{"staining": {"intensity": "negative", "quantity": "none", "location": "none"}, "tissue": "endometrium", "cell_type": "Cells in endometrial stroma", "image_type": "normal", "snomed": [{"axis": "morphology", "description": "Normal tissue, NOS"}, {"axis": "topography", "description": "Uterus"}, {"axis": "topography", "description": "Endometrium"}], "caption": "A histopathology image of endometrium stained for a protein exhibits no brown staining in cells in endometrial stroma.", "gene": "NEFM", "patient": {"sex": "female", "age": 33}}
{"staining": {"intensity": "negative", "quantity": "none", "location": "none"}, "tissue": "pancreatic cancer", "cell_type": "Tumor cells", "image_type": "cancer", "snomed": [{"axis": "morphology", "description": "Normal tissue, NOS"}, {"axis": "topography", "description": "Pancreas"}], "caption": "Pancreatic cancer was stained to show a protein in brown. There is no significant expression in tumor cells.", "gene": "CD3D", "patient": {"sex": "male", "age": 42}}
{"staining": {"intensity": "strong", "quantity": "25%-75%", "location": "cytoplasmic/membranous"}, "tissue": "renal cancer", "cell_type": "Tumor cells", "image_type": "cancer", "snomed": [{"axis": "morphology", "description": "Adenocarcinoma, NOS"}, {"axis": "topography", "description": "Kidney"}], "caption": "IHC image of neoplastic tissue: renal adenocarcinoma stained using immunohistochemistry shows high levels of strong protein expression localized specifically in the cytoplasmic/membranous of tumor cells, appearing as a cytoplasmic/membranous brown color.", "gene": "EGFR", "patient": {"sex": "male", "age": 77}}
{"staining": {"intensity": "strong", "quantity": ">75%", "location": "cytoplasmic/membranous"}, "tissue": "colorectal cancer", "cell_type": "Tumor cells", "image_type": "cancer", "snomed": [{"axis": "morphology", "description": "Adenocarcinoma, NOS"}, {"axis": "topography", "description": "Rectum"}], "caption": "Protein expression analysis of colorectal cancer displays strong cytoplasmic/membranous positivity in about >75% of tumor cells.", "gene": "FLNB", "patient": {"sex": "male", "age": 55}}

### PROBLEM
Line by line, return the whole listing without a single difference.

### ANSWER BOX
{"staining": {"intensity": "negative", "quantity": "none", "location": "none"}, "tissue": "endometrium", "cell_type": "Cells in endometrial stroma", "image_type": "normal", "snomed": [{"axis": "morphology", "description": "Normal tissue, NOS"}, {"axis": "topography", "description": "Uterus"}, {"axis": "topography", "description": "Endometrium"}], "caption": "A histopathology image of endometrium stained for a protein exhibits no brown staining in cells in endometrial stroma.", "gene": "NEFM", "patient": {"sex": "female", "age": 33}}
{"staining": {"intensity": "negative", "quantity": "none", "location": "none"}, "tissue": "pancreatic cancer", "cell_type": "Tumor cells", "image_type": "cancer", "snomed": [{"axis": "morphology", "description": "Normal tissue, NOS"}, {"axis": "topography", "description": "Pancreas"}], "caption": "Pancreatic cancer was stained to show a protein in brown. There is no significant expression in tumor cells.", "gene": "CD3D", "patient": {"sex": "male", "age": 42}}
{"staining": {"intensity": "strong", "quantity": "25%-75%", "location": "cytoplasmic/membranous"}, "tissue": "renal cancer", "cell_type": "Tumor cells", "image_type": "cancer", "snomed": [{"axis": "morphology", "description": "Adenocarcinoma, NOS"}, {"axis": "topography", "description": "Kidney"}], "caption": "IHC image of neoplastic tissue: renal adenocarcinoma stained using immunohistochemistry shows high levels of strong protein expression localized specifically in the cytoplasmic/membranous of tumor cells, appearing as a cytoplasmic/membranous brown color.", "gene": "EGFR", "patient": {"sex": "male", "age": 77}}
{"staining": {"intensity": "strong", "quantity": ">75%", "location": "cytoplasmic/membranous"}, "tissue": "colorectal cancer", "cell_type": "Tumor cells", "image_type": "cancer", "snomed": [{"axis": "morphology", "description": "Adenocarcinoma, NOS"}, {"axis": "topography", "description": "Rectum"}], "caption": "Protein expression analysis of colorectal cancer displays strong cytoplasmic/membranous positivity in about >75% of tumor cells.", "gene": "FLNB", "patient": {"sex": "male", "age": 55}}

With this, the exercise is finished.